▸ Problem to work on
Take every line from the records below that includes the word "para".

··········

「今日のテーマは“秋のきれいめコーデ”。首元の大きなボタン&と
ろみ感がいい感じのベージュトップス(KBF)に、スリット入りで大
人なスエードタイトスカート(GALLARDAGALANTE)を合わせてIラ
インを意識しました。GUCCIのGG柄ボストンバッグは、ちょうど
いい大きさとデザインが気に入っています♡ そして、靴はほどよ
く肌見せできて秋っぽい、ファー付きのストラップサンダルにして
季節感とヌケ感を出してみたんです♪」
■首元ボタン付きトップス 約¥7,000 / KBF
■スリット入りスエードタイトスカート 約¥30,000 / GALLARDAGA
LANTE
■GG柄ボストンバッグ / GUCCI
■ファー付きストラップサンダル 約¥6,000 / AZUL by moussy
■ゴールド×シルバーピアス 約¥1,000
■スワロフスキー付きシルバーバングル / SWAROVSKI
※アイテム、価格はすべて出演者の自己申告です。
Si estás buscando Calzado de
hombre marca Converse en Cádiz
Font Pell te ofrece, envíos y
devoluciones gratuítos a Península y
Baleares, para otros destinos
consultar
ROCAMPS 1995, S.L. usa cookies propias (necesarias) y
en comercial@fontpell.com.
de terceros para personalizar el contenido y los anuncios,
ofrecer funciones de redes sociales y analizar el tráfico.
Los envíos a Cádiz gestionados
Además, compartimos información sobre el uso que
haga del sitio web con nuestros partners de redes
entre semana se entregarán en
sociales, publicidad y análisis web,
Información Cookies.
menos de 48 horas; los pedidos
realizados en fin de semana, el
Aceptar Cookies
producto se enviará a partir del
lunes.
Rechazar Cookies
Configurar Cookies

··········

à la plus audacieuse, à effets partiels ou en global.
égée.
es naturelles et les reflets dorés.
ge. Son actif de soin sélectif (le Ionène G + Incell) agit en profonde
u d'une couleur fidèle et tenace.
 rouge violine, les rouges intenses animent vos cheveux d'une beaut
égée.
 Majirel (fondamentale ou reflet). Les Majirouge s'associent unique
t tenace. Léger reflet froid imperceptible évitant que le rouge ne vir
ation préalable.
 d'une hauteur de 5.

··········

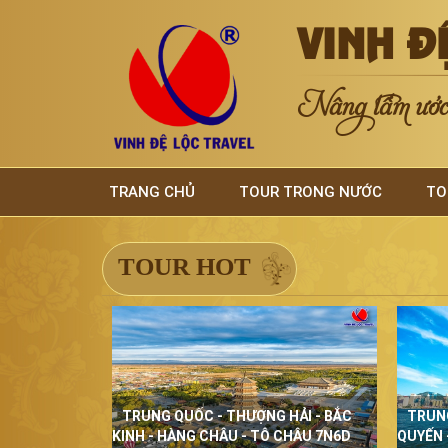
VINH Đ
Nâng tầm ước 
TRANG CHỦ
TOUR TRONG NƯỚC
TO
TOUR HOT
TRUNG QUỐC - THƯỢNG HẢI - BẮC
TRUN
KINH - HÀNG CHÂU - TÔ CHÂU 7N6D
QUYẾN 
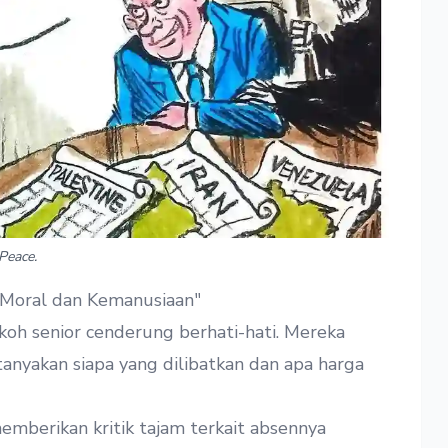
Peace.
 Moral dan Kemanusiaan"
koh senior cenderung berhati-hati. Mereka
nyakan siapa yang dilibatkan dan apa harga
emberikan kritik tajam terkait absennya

··········

▸ Response box
Baleares, para otros destinos
de terceros para personalizar el contenido y los anuncios,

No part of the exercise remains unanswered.